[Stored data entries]

-- begin --

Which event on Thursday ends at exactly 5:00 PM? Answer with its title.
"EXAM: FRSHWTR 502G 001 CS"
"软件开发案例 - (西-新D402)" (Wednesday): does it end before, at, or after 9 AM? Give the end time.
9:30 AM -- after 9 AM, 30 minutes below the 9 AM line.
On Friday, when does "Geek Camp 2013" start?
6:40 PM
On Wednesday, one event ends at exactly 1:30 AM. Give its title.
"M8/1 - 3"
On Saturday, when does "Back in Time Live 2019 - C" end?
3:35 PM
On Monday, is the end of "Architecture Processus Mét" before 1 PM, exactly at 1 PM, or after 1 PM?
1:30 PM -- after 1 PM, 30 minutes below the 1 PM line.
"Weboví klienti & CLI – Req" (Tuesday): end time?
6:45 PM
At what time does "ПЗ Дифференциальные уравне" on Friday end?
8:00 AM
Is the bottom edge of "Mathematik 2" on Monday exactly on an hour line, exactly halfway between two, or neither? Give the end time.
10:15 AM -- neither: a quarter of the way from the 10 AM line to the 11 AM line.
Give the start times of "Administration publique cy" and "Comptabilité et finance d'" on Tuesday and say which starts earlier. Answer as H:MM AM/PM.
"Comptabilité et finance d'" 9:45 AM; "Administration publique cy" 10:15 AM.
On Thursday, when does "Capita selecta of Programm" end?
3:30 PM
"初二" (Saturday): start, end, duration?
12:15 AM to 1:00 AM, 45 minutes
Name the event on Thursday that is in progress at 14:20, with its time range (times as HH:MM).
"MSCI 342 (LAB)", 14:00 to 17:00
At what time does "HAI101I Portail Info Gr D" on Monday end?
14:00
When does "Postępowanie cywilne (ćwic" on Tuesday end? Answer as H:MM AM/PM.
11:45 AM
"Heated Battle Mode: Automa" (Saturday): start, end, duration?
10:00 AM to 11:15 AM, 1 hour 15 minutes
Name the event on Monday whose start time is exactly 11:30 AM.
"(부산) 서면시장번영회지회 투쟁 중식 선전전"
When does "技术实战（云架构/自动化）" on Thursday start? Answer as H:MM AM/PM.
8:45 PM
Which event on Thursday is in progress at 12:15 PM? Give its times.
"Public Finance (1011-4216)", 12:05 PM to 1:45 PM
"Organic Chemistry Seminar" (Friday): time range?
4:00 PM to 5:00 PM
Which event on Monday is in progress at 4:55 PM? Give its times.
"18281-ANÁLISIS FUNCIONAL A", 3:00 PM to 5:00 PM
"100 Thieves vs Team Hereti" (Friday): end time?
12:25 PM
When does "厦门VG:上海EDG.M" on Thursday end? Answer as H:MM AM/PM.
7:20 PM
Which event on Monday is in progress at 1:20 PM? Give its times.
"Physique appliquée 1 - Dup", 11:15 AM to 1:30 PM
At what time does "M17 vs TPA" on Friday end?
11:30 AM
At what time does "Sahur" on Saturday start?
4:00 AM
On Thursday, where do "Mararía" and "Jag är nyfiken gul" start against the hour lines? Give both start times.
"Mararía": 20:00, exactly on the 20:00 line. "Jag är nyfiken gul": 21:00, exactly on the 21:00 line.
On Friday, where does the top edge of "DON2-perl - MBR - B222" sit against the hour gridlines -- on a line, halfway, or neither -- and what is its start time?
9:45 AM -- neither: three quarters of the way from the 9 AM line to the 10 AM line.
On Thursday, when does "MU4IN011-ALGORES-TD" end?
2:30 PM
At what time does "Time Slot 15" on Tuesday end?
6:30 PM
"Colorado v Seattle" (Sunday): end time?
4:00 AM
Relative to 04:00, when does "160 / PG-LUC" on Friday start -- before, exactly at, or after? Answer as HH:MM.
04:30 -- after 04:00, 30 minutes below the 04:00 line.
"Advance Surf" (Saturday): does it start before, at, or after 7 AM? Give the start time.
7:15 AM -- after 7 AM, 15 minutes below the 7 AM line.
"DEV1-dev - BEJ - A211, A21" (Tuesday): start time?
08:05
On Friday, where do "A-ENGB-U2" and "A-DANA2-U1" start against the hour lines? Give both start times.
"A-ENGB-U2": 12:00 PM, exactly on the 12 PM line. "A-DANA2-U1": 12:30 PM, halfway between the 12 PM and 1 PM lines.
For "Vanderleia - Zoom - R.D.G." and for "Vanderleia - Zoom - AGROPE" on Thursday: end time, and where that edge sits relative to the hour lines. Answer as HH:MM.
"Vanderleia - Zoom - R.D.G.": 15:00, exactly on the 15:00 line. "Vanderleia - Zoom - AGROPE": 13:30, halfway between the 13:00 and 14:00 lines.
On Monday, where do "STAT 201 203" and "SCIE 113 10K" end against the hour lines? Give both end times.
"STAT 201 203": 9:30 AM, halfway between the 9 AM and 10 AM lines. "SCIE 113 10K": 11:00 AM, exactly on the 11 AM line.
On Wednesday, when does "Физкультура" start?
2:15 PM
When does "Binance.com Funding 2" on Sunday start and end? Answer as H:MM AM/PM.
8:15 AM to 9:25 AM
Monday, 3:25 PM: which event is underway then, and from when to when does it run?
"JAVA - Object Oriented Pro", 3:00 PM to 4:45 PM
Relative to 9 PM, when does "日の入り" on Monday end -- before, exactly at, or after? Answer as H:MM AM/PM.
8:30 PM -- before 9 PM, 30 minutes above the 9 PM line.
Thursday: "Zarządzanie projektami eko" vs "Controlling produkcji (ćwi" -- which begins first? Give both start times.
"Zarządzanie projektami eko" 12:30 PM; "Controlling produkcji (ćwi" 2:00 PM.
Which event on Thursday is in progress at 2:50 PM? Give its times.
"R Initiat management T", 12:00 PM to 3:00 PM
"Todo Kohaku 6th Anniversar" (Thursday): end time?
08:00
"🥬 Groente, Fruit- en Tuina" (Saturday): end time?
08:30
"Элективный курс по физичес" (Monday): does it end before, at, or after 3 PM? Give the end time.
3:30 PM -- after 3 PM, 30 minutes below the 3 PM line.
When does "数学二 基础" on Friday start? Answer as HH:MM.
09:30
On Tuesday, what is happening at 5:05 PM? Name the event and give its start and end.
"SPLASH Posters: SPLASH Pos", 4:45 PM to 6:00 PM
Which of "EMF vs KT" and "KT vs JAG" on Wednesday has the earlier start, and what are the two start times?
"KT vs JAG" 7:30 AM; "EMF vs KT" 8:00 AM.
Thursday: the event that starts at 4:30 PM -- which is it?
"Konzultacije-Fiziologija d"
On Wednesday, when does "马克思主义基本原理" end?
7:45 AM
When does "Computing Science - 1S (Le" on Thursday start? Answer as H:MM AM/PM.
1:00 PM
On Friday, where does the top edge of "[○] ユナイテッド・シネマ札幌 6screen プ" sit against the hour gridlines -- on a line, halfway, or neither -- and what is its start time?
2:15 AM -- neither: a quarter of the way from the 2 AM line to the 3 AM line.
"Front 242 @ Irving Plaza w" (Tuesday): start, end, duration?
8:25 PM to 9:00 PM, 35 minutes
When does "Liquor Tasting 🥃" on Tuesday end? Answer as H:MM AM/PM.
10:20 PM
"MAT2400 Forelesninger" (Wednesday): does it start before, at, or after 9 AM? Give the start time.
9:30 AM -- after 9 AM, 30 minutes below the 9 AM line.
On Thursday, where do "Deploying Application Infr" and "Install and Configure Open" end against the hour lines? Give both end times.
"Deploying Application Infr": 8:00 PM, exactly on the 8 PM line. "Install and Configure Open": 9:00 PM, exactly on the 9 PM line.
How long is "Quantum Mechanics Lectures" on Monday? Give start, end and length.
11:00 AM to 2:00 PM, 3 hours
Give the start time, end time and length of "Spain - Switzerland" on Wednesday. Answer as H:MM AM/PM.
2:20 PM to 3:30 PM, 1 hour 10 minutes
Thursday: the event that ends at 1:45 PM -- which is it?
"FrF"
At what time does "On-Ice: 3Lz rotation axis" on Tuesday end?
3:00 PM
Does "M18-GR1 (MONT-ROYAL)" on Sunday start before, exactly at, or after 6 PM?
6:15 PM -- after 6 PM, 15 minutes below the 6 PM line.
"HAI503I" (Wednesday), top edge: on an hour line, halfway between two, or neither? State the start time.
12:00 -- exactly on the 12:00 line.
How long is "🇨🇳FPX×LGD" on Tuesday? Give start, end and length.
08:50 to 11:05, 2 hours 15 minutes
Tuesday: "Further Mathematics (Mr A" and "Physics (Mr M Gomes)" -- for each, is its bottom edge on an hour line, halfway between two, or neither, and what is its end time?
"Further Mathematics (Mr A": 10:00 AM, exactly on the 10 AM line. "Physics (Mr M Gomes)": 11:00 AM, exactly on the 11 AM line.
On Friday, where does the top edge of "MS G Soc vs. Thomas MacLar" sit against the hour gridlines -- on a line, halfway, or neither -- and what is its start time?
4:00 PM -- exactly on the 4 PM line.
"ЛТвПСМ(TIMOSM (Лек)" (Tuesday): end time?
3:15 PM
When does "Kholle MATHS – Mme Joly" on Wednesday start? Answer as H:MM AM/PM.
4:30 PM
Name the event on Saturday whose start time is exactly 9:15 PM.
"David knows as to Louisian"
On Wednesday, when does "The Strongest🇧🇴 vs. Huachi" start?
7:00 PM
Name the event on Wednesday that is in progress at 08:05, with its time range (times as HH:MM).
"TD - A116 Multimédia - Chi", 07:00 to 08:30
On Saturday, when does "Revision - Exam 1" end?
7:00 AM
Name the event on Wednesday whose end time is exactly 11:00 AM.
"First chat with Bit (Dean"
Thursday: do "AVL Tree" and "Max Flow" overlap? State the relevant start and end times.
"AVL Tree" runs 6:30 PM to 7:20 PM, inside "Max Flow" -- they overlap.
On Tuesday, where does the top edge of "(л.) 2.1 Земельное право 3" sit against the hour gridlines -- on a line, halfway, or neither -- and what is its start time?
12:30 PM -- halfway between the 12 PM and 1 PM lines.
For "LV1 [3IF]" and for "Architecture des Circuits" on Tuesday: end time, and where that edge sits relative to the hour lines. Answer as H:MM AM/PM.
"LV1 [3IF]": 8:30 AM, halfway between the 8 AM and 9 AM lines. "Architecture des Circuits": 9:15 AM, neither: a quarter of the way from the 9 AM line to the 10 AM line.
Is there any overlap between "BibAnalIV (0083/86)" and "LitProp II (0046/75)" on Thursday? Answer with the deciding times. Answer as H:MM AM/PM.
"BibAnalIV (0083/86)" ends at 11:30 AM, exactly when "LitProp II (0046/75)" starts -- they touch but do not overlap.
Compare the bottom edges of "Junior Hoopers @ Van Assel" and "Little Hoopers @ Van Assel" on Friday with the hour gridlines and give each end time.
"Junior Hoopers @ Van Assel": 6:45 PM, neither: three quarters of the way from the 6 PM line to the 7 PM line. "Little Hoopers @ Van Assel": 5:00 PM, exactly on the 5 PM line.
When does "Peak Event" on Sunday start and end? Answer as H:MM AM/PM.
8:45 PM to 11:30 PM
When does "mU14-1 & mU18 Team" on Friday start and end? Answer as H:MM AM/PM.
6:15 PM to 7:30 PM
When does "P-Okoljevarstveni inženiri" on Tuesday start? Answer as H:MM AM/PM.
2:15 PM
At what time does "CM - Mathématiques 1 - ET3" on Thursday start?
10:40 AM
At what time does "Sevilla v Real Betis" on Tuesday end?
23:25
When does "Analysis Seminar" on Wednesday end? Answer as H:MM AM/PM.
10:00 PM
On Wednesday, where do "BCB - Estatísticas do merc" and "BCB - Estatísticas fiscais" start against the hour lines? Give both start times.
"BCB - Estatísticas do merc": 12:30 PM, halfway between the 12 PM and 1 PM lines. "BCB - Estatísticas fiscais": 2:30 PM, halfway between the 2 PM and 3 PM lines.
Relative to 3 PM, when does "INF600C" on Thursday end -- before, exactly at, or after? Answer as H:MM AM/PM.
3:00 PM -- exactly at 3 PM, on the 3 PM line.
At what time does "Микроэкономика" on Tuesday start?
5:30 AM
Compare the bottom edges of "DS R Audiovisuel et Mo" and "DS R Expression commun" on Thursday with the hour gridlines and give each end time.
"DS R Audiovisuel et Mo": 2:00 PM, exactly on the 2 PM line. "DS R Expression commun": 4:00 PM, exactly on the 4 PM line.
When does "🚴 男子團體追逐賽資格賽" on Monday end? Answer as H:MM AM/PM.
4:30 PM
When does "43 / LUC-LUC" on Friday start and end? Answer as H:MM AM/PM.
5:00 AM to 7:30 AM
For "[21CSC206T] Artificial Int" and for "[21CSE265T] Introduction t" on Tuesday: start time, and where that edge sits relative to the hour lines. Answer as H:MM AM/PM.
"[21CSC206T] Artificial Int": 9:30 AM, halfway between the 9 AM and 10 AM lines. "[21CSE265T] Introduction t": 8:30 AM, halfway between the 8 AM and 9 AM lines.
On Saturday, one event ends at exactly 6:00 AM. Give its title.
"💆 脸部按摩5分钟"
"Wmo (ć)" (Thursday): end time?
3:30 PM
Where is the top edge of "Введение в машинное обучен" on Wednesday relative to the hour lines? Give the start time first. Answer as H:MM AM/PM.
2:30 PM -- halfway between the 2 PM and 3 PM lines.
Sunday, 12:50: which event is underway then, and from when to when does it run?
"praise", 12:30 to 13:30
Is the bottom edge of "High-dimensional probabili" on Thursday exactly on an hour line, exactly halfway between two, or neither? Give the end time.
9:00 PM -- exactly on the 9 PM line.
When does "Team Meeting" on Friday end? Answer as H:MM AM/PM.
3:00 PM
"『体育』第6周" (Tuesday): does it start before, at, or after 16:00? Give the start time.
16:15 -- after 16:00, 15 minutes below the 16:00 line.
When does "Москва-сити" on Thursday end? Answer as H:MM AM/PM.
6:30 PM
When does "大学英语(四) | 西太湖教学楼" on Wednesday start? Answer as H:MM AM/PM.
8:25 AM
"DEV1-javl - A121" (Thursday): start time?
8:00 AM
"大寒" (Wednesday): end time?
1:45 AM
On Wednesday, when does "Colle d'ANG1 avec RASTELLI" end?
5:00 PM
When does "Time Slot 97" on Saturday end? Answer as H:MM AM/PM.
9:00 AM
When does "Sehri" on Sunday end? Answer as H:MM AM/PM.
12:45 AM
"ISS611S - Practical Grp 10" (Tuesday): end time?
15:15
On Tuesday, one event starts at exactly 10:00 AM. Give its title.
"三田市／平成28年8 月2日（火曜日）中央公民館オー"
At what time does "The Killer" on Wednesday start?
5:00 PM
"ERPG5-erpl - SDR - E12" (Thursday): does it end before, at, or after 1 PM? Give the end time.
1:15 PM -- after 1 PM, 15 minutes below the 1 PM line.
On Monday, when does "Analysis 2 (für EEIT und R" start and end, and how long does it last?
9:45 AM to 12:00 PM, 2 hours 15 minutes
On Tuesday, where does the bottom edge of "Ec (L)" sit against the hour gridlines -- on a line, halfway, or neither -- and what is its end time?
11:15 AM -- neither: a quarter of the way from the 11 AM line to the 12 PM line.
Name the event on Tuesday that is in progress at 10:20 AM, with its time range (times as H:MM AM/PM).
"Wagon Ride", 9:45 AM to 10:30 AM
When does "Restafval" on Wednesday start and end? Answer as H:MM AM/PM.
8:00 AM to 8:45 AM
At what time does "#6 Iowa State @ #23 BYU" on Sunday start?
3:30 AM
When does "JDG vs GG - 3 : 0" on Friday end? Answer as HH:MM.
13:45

-- end --

#### [INSTRUCTIONS TO FOLLOW]
Identify every line in the items that contains the string "Infr", and copy each of those lines. Case counts.

#### [RIGHT ANSWER]
On Thursday, where do "Deploying Application Infr" and "Install and Configure Open" end against the hour lines? Give both end times.
"Deploying Application Infr": 8:00 PM, exactly on the 8 PM line. "Install and Configure Open": 9:00 PM, exactly on the 9 PM line.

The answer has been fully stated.